There are several major factors to consider when looking into these types of products:
- Vendor maturity. Some of these products have been around for several years and actually have installations within large organizations. This factor is especially important for older IR tools, as they pose a much greater risk of disrupting production environments if not vetted by mature teams.
- Integration partners. This is actually one of the most important considerations, as most of these tools fundamentally rely on the use of APIs to perform automation activities. The more associates an integration partner has in the areas of endpoint security, network security, antimalware, identity management, forensics and so on, the higher the likelihood that integration and ongoing management will go smoothly. Another key integration is with messaging and reporting tools, the most common being help desk ticketing and tracking software.
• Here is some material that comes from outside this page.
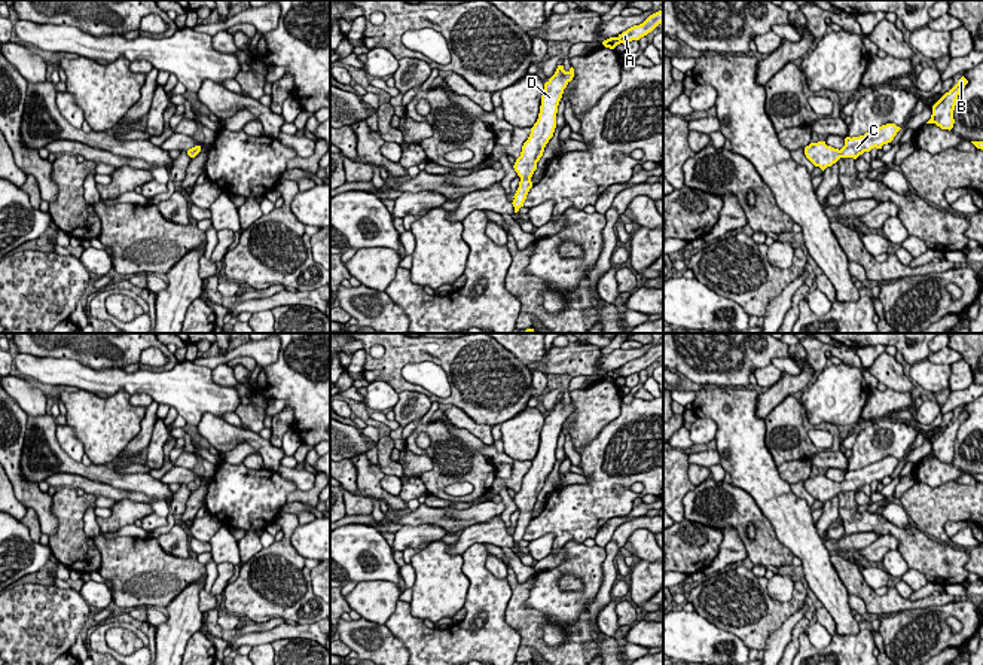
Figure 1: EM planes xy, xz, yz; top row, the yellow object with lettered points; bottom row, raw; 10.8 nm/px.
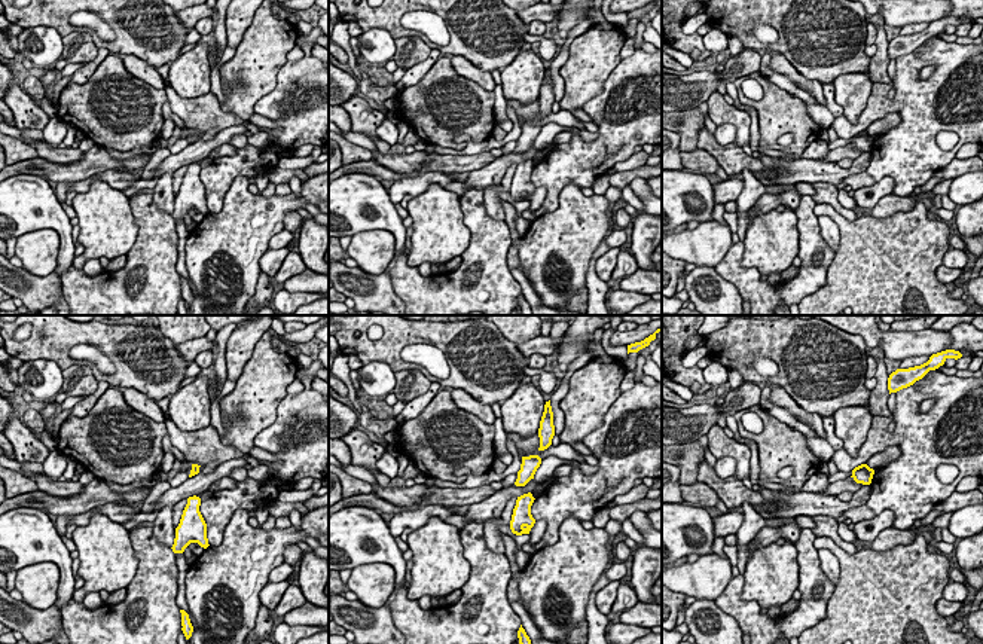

- Security information and event management (SIEM) tool alignment. These tools are usually implemented with some sort of defensive motivation, and that often means automating detection, response and investigation tasks and processes. For most large clients, this means integrating with the SIEM tool because that is where all event management is taking place currently. How events are passed among the systems and reported should be taken into account when reviewing products.
- Ease of use and implementation. Some of these tools have well-designed and intuitive GUIs. This is critical, as analysts shouldn't spend an enormous amount of time fumbling through a clumsy interface to perform important actions or looking for information during an incident. Creating and monitoring run books and workflows should be fluid and simple, and team member collaboration should be straightforward. Reporting should also be simple, with a variety of reports available for both technical analysts and executive management.
None of these incident response tools come close to replacing skilled, knowledgeable security analysts who understand the environment and know how to properly react during an incident scenario. Some of these tools offer a library of prebuilt workflows for specific incident types, and this can help to kick-start the automation and orchestration process for many teams that want to get moving quickly. But we still need people who understand the attacker methods and attack lifecycles, know how to properly parse and interpret alerts and correlate many sources of information together, and work well as a team to perform specific roles (network security analysis, host forensics and overall incident response coordination, for example).
Another key thing to keep in mind is tracking of improvements and metrics related to response performance. To do that effectively, security teams should ensure they have reasonable measurements for mean time to detect, respond and eliminate threats. They should make sure that any tools acquired or built to help with response automation (commercial or in-house) bring these numbers down over time.
The breach landscape is still ugly and will likely remain that way for some time. Unless we continue to learn, and start detecting and responding more quickly, there's no way we'll ever get ahead of the attackers we face now and in the future.